= Living with Tigers =

2003 documentary about tigers

Living with Tigers is a 2003 documentary about tigers in Africa. It aired on Discovery.

The sequel to Living with Tigers is Tiger Man of Africa on the Discovery Channel.

== Synopsis ==
This documentary features a Bengal tiger re-wilding project started by John Varty in 2000. This project involves training captive-bred Bengal tiger cubs by their human trainers so that the tigers can regain their predatory instincts. Once they prove that they can sustain themselves in the wild, they would be released into the wilderness of Africa to fend for themselves. Their trainers, John Varty and Dave Salmoni (big-cat trainer and zoologist), have to teach them how to stalk, to hunt, and, most importantly, to associate hunting with food.

== Reception ==
It is claimed by some that two Bengal tigers have already succeeded in re-wilding, and two more tigers are currently undergoing their re-wilding training. This project is featured by The Discovery Channel as a documentary, Living With Tigers. It was voted one of the best Discovery Channel documentaries in 2003.

A strong criticism about this project is with the chosen cubs. Experts state that the four tigers (Ron, Julie, Seatao and Shadow) involved in the re-wilding project are not purebred Bengal tigers and should not be used for breeding. The four tigers are not recorded in the Bengal tiger studbook and should not be deemed as purebred Bengal tigers. Many tigers in the world's zoos are genetically impure, and there is no reason to suppose these four are not among them. The 1997 International Tiger Studbook lists the current global captive population of Bengal tigers at 210 tigers. All of the studbook-registered captive population is maintained in Indian zoos, except for one female Bengal tiger in North America. Ron and Julie (two of the tigers) were bred in the United States and hand-raised at Bowmanville Zoo in Canada, while Seatow and Shadow are two tigers bred in South Africa.

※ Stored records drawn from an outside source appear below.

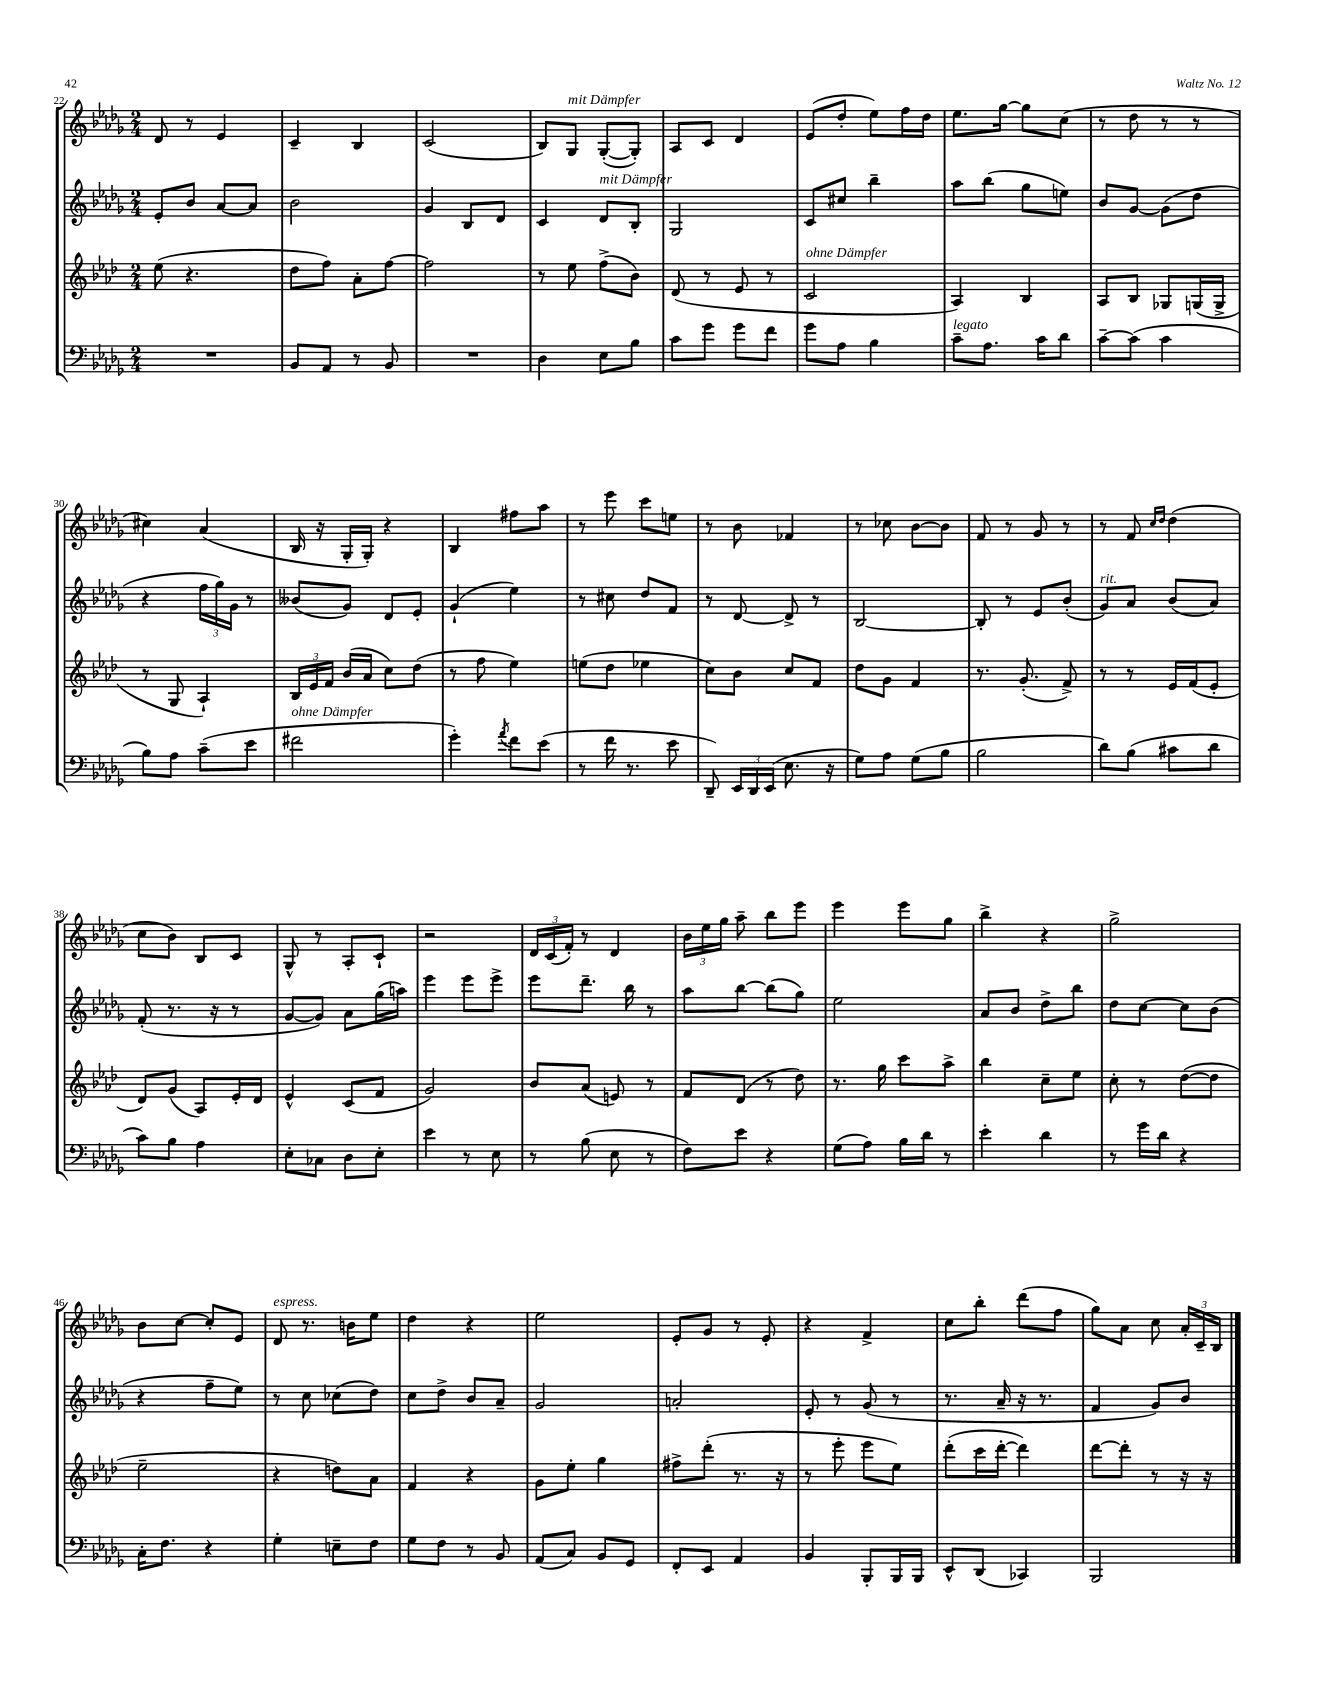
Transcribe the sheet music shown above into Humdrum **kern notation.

**kern	**kern	**kern	**kern
*staff4	*staff3	*staff2	*staff1
*clefF4	*clefG2	*clefG2	*clefG2
*k[b-e-a-d-g-]	*k[b-e-a-d-]	*k[b-e-a-d-g-]	*k[b-e-a-d-g-]
*M2/4	*M2/4	*M2/4	*M2/4
2r	(8ee-	8e-'	8d-
.	4.r	8b-	8r
.	.	[8a-	4e-
.	.	8a-]	.
=	=	=	=
8BB-	8dd-	2b-	4c~
8AA-	8ff)	.	.
8r	8a-'	.	4B-
8BB-	[8ff	.	.
=	=	=	=
2r	2ff]	4g-	(2c
.	.	8B-	.
.	.	8d-	.
=	=	=	=
4D-	8r	4c	8B-)
.	8ee-	.	8G-
8E-	(8ff^	8d-	([8G-'
8B-	8b-)	8B-'	8G-'])
=	=	=	=
8c	(8d-	2G-	8A-
8g-	8r	.	8c
8g-	8e-	.	4d-
8f	8r	.	.
=	=	=	=
8g-	2c	8c	(8e-
8A-	.	8cc#	8dd-'
4B-	.	4bb-~	8ee-)
.	.	.	16ff
.	.	.	16dd-
=	=	=	=
8c~	4A-)	8aa-	8.ee-
8.A-	.	(8bb-	.
.	.	.	[16gg-
.	4B-	8gg-	8gg-]
16c	.	.	.
8d-	.	8ee)	(8cc
=	=	=	=
[8c~	8A-	8b-	8r
(8c]	8B-	[8g-	8dd-
4c	8G-	(8g-]	8r
.	(16G	8dd-	8r
.	16G^	.	.
=	=	=	=
8B-)	8r	4r	4cc#)
8A-	8G	.	.
(8c~	4A-`)	24ff	(4a-
.	.	24gg-)	.
.	.	24g-	.
8e-	.	8r	.
=	=	=	=
2f#	24B-	(8b--	16B-
.	24e-	.	.
.	.	.	16r
.	24f	.	.
.	(16b-	8g-)	16G-'
.	16a-	.	16G-')
.	8cc)	8d-	4r
.	(8dd-	8e-'	.
=	=	=	=
4g-')	8r	(4g-`	4B-
.	8ff	.	.
8qa-	.	.	.
8f	4ee-)	4ee-)	8ff#
(8e-	.	.	8aa-
=	=	=	=
8r	(8ee	8r	8r
16f	8dd-	8cc#	8eee-
8.r	.	.	.
.	4ee-	8dd-	8ccc
8e-	.	8f	8ee
=	=	=	=
8DD-~)	8cc)	8r	8r
24EE-	8b-	[8d-	8b-
24DD-	.	.	.
(24EE-	.	.	.
8.E-	8cc	8d-^]	4f-
.	8f	8r	.
16r	.	.	.
=	=	=	=
8G-)	8dd-	[2B-	8r
8A-	8g	.	8cc-
(8G-	4f	.	[8b-
8B-	.	.	8b-]
=	=	=	=
2B-	8.r	8B-']	8f
.	.	8r	8r
.	(8.g'	.	.
.	.	8e-	8g-
.	8f^)	(8b-'	8r
=	=	=	=
8d-)	8r	8g-)	8r
(8B-	8r	8a-	8f
.	.	.	16qqcc
.	.	.	16qqdd-
8c#	16e-	(8b-	(4dd-
.	(16f	.	.
8d-	8e-'	8a-)	.
=	=	=	=
8c)	8d-)	(8f'	8cc
8B-	(8g	8.r	8b-)
4A-	8A-)	.	8B-
.	.	16r	.
.	16e-'	8r	8c
.	16d-	.	.
=	=	=	=
8E-'	4e-^^	[8g-	8G-^^
8C-	.	8g-])	8r
8D-	(8c	8a-	8A-'
8E-'	8f	(16gg-	8c`
.	.	16aa)	.
=	=	=	=
4e-	2g)	4eee-	2r
8r	.	8eee-	.
8E-	.	8eee-^	.
=	=	=	=
8r	8b-	8eee-	24d-
.	.	.	(24c
.	.	.	24f')
(8B-	(8a-	8.ddd-~	8r
8E-	8e)	.	4d-
.	.	16bb-	.
8r	8r	8r	.
=	=	=	=
8F)	8f	8aa-	24b-
.	.	.	24ee-
.	.	.	24gg-
8e-	(8d-	[8bb-	8aa-~
4r	8r	(8bb-]	8bb-
.	8dd-)	8gg-)	8eee-
=	=	=	=
(8G-	8.r	2ee-	4eee-
8A-)	.	.	.
.	16gg	.	.
16B-	8ccc	.	8eee-
16d-	.	.	.
8r	8aa-^	.	8gg-
=	=	=	=
4e-'	4bb-	8a-	4bb-^
.	.	8b-	.
4d-	8cc~	8dd-^	4r
.	8ee-	8bb-	.
=	=	=	=
8r	8cc'	8dd-	2gg-^
16g-	8r	[8cc	.
16d-	.	.	.
4r	([8dd-	8cc]	.
.	8dd-]	(8b-	.
=	=	=	=
16C'	2ee-~	4r	8b-
8.F	.	.	.
.	.	.	[8cc
4r	.	8ff~	8cc']
.	.	8ee-)	8e-
=	=	=	=
4G-'	4r	8r	8d-
.	.	8cc	8.r
8E~	8dd)	(8cc-	.
.	.	.	16b
8F	8a-	8dd-)	8ee-
=	=	=	=
8G-	4f	8cc	4dd-
8F	.	8dd-^	.
8r	4r	8b-	4r
8BB-	.	8a-~	.
=	=	=	=
(8AA-	8g	2g-	2ee-
8C)	8ee-'	.	.
8BB-	4gg	.	.
8GG-	.	.	.
=	=	=	=
8FF'	8ff#^	2a'	8e-'
8EE-	(8ddd-'	.	8g-
4AA-	8.r	.	8r
.	.	.	8e-'
.	16r	.	.
=	=	=	=
4BB-	8r	8e-'	4r
.	8eee-'	8r	.
8BBB-'	8eee-	(8g-	4f^
16BBB-	8ee-)	8r	.
16BBB-	.	.	.
=	=	=	=
8EE-^^	(8ddd-'	8.r	8cc
(8DD-	16ccc	.	8bb-'
.	[16ddd-'	16a-~	.
4CC-)	4ddd-])	16r	(8ddd-
.	.	8.r	.
.	.	.	8ff
=	=	=	=
2BBB-	[8ddd-	4f	8gg-)
.	8ddd-']	.	8a-
.	8r	8g-)	8cc
.	16r	8b-	24a-'
.	.	.	24c~
.	16r	.	.
.	.	.	24B-
==	==	==	==
*-	*-	*-	*-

An additional criticism of the film involves the introduction of a species into a non-native range. Bengal tigers are only native to certain parts of Asia such as China, India and Nepal and historically, no tiger species has ever been existed in Africa aside from introduced individuals. Furthermore, tigers are an apex predator and a keystone species in their native range, meaning their existence in a foreign environment could have a major ecological impact. If successful, introduction of tigers in Africa could lead to them outcompeting other big cat species such as lions, leopards, and cheetahs while simultaneously decimating populations of native prey fauna. Because tigers are a top predator, this could have a trickle down effect, subsequently having a negative impact on smaller animals and also plants. Because of this, it has been questioned if this should be considered true "re-wilding" of a species when tigers are really only from Asia and Russia.

The tigers in the Tiger Canyons Project have recently been confirmed to be crossbred Siberian/Bengal tigers. Tigers that are not genetically pure are not allowed to participate in the tiger Species Survival Plan, which aims to breed genetically pure tiger specimens and individuals.

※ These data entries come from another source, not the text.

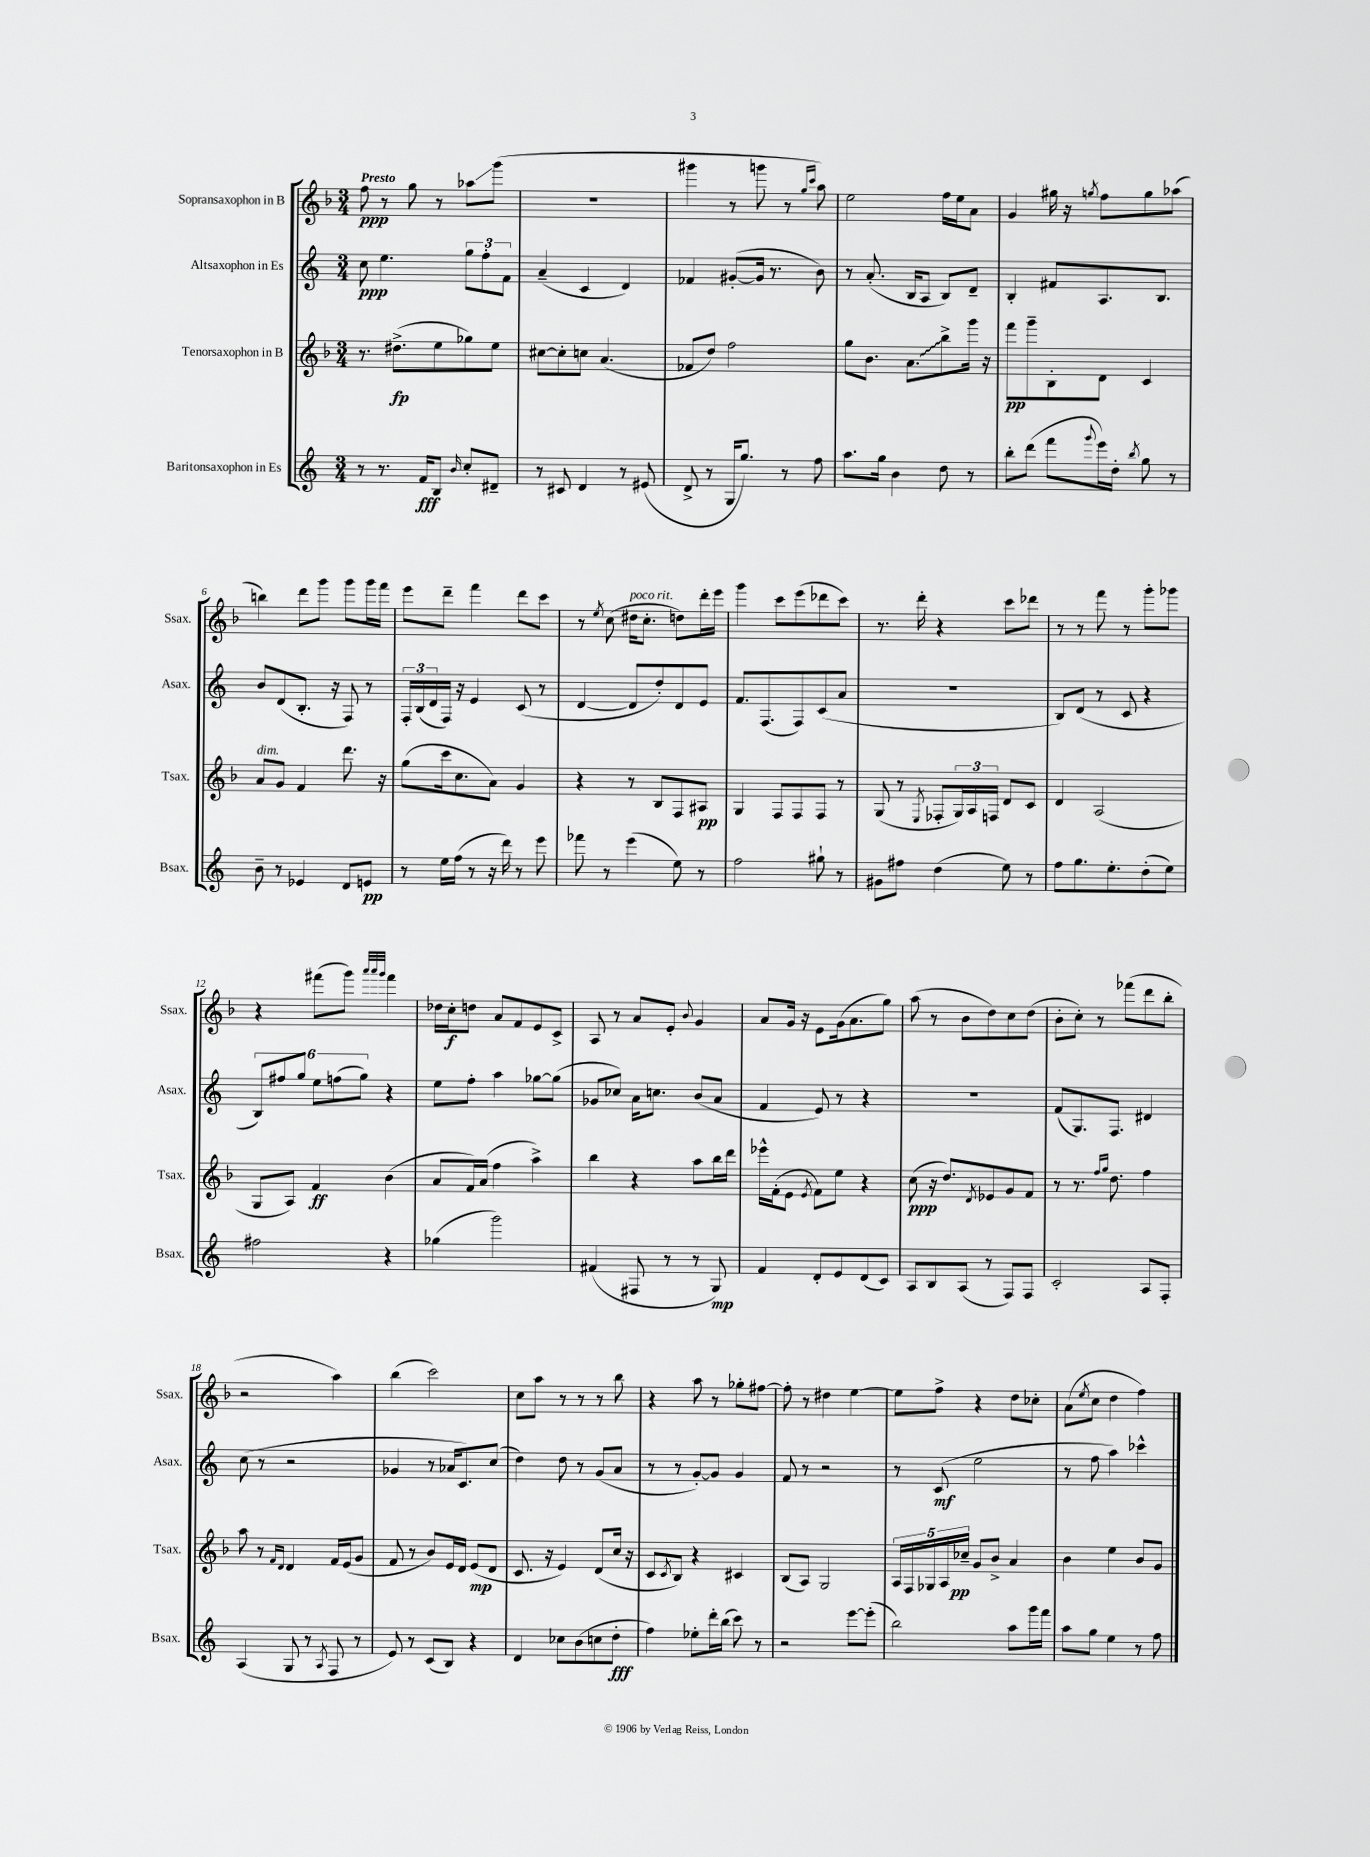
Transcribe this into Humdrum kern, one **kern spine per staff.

**kern	**kern	**kern	**kern
*staff4	*staff3	*staff2	*staff1
*clefG2	*clefG2	*clefG2	*clefG2
*k[]	*k[b-]	*k[]	*k[b-]
*M3/4	*M3/4	*M3/4	*M3/4
8r	8.r	8cc	8ff
8.r	.	4.ee	8r
.	(8.dd#^	.	.
.	.	.	8gg
16f	.	.	.
8B	8ee	.	8r
16qqb	.	.	.
8cc'	8gg-)	12gg	8aa-
.	.	12ff'	.
8d#~	8ee	.	(8ggg
.	.	12f	.
=	=	=	=
8r	[8cc#	(4a~	2.r
8c#	8cc#']	.	.
4d	8cc	4c	.
.	(4.a	.	.
8r	.	4d)	.
(8e#	.	.	.
=	=	=	=
8d^	8f-	4f-	4ggg#
8r	8dd)	.	.
16G	2ff	([8g#'	8r
8.gg)	.	.	.
.	.	16g#]	8ggg
.	.	8.r	.
8r	.	.	8r
.	.	.	16qqgg
.	.	.	16qqccc
8ff	.	8b)	8aa)
=	=	=	=
8.aa	8gg	8r	2ee
.	8.b-	(8.a'	.
16gg	.	.	.
4b	.	.	.
.	8.a	16B	.
.	.	8A	.
8dd	8bb-^	8B)	16ff
.	.	.	16ee
8r	16ggg	8d~	8a
.	16r	.	.
=	=	=	=
8bb'	8fff	4B'	4g
(8ddd	8ggg~	.	.
8fff	8B-'	8f#	16gg#
.	.	.	16r
8qqggg	.	.	8qgg
16eee)	8d	8.A	8ff
16dd'	.	.	.
8qbb	.	.	.
8gg	4c	.	8gg
.	.	8.B	.
8r	.	.	(8aa-
=	=	=	=
8b~	8a	8b	4bb)
8r	8g	(8d	.
4e-	4f	8.B'	8ddd
.	.	.	8ggg
.	.	16r	.
8d	8.ddd	8F)	8ggg
8e	.	8r	16ggg
.	16r	.	16fff
=	=	=	=
8r	(8gg	24F'	8eee
.	.	(24B	.
.	.	24d	.
16ee	16ccc	16F)	8ddd~
(16ff	8.cc	16r	.
8r	.	4e	4fff
16r	8a)	.	.
16ddd)	.	.	.
8r	4g	(8c	8ddd
8eee	.	8r	8ccc
=	=	=	=
8fff-	4r	[4d	8r
.	.	.	8qee
8r	.	.	(8cc
(4eee	8r	8d]	16dd#
.	.	.	8.cc'
.	8B-	8dd')	.
8ee)	8F	8d	8dd)
8r	8A#	8e	16ddd'
.	.	.	16eee
=	=	=	=
2ff	4G	8.f	4ggg
.	.	(8.F	.
.	8F	.	8ccc
.	8F	8F)	(8eee
8gg#`	8F	(8c	8ddd-
8r	8r	8a	8ccc)
=	=	=	=
8g#	(8G	2.r	8.r
8ff#	8r	.	.
.	.	.	16ddd'
.	8qE	.	.
(4dd	8F-'	.	4r
.	24G)	.	.
.	24A	.	.
.	24F	.	.
8ee)	8d	.	8ccc
8r	8c	.	8ddd-
=	=	=	=
8ff	4d	8B)	8r
8.gg	.	(8d	8r
.	(2A	8r	8fff
8.ee'	.	.	.
.	.	8c	8r
(8dd'	.	4r	8ggg'
8ee)	.	.	8ggg-
=	=	=	=
2ff#	8G	12B)	4r
.	.	12ff#	.
.	8A)	.	.
.	.	12gg	.
.	4f	12ee	(8fff#
.	.	(12ff	.
.	.	.	8ggg)
.	.	12gg)	.
.	.	.	32qqaaa
.	.	.	32qqaaa
.	.	.	32qqggg
4r	(4b-	4r	4fff#
=	=	=	=
(4gg-	8a	8ee	16dd-
.	.	.	16cc'
.	16f)	8ff'	8dd
.	(16a	.	.
2ggg)	4ff	4aa	8a
.	.	.	8f
.	4aa^)	[8gg-	8e
.	.	(8gg-]	8c^
=	=	=	=
(4f#	4bb-	8g-	8A
.	.	8cc-)	8r
8F#	4r	16a	8a
.	.	8.cc	.
8r	.	.	8e'
.	.	.	8qqb-
8r	8aa	(8b	4g
8G)	16bb-	8a	.
.	16ddd	.	.
=	=	=	=
4f	16eee-^^	4f	8a
.	(16f'	.	.
.	8e	.	16g
.	.	.	16r
.	8qe	.	.
8d'	8f)	8e)	8e
8e	8ee	8r	(16g
.	.	.	8.a
(8d	4r	4r	.
8c)	.	.	8gg)
=	=	=	=
8A	(8cc	2.r	(8aa
8B	16r	.	8r
.	8.dd)	.	.
(8A	.	.	8b-
.	8qd	.	.
8r	8e-	.	8dd)
8F)	8g	.	8cc
8F	8f	.	(8dd
=	=	=	=
2c'	8r	(8f	8b-'
.	8.r	8.G)	8cc')
.	.	.	8r
.	16qqff	.	.
.	16qqgg	.	.
.	8.dd	8.F	.
.	.	.	(8fff-
8A	4ff	4d#	8ddd
8F'	.	.	8bb-'
=	=	=	=
(4A	8aa	(8cc	2r
.	8r	8r	.
.	16qqf	.	.
.	16qqd	.	.
8G	4d	2r	.
8r	.	.	.
8qA	.	.	.
8F	16f	.	4aa)
.	(16e	.	.
8r	8g	.	.
=	=	=	=
8e)	8f	4g-	(4bb-
8r	8r	.	.
(8c	8b-)	8r	2ccc)
8B)	16e	16a-	.
.	16d	8.c)	.
4r	(8e	.	.
.	8d	(8cc	.
=	=	=	=
4d	8.c	4dd)	8cc
.	.	.	8aa
.	16r	.	.
8cc-	4e)	8dd	8r
(8b	.	8r	8r
8cc	(8d	(8g	8r
8dd'	16cc	8a	8bb-
.	16r	.	.
=	=	=	=
4ff)	8c	8r	4r
.	8qc	.	.
.	8B-)	8r	.
8ee-'	4r	[8g')	8aa
16ddd'	.	8g]	8r
(16bb	.	.	.
8ccc)	4c#	4g	8gg-'
8r	.	.	[8ff#
=	=	=	=
2r	(8B-	8f	8ff#']
.	8A)	8r	8r
.	2G	2r	4dd#
[8eee	.	.	[4ee
(8eee']	.	.	.
=	=	=	=
2bb)	20A	8r	8ee]
.	20F	.	.
.	20G-	.	.
.	.	(8c	8ff^
.	20A	.	.
.	20cc-~	.	.
.	8g	2ee	4r
.	8b-^	.	.
8aa	4a	.	8dd
16ggg	.	.	8cc-'
16fff	.	.	.
=	=	=	=
8aa	4b-	8r	(8a
.	.	.	8qee
8gg	.	8ff	8cc
4ee	4ee	4aa)	4dd
8r	8b-	4ccc-^^	4ff)
8ff	8g	.	.
==	==	==	==
*-	*-	*-	*-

The documentary has been alleged by some to be a fraud. One source claims that the tigers are unable to hunt, and the film crew chased the prey up against the fence and into the path of the tigers just for the sake of dramatic footage. Cory Meacham, a US-based environmental journalist mentioned that "the film has about as much to do with tiger conservation as a Disney cartoon." An additional assertion is that the tigers have not been released and still reside in a small enclosure under constant watch and with frequent human contact. Some conservationists fear the public's being misled by false representation of footage.